• _Text for analysis_
------

Researchers test Montreal kids to see how many got COVID-19, symptom-free
MONTREAL -- They’re at the centre of many COVID-19 debates, but we’re still missing a lot of information about how the virus affects them.
Kids are the subject of a new study by Montreal researchers, and specifically how many Montreal youngsters really had COVID-19, whether or not they showed it.
But Kate Zinszer, a researcher at the Université de Montreal, is now testing children in four Montreal neighbourhoods to see if they have antibodies for the virus.
"Everybody is talking about the coronavirus, but we still don't know how many children have gotten it,” researchers explain in a video made for the young participants, to help them understand the study.
Antibodies, they say, “are like brave knights ready to fight the bad virus.”
In the first few months of the virus, early research turned into a tentative common wisdom that young children don’t tend to pass along COVID-19.
Now, testing for antibodies is key when it comes to kids, Zinszer believes, to see if it's true that many children were infected without showing symptoms.
“We think a large portion of children are asymptomatic [and] won't be tested, so this will give us a more accurate representation of, you know, the number of children that were actually infected with COVID,” she explained.

------

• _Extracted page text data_
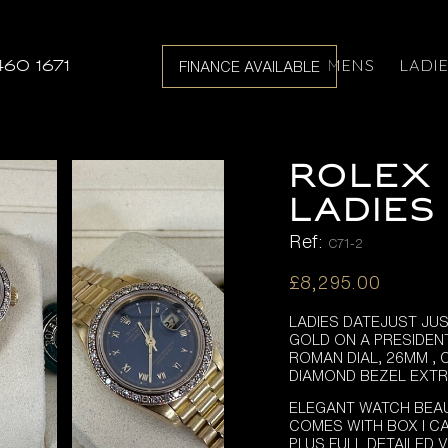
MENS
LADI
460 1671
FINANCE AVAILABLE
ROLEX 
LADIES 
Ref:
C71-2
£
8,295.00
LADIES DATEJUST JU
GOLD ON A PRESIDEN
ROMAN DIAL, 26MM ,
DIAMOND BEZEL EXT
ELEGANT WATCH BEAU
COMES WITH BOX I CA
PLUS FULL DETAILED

------

• _Problems to solve_
(1) List every passage that the article on testing Montreal children for COVID-19 puts in quotation marks.
(2) In the article on testing Montreal children for COVID-19, how many Montreal neighbourhoods is Kate Zinszer testing children in?

• _Your written answers_
(1)
- Everybody is talking about the coronavirus, but we still don't know how many children have gotten it,
- are like brave knights ready to fight the bad virus.
- We think a large portion of children are asymptomatic [and] won't be tested, so this will give us a more accurate representation of, you know, the number of children that were actually infected with COVID,

(2) Four.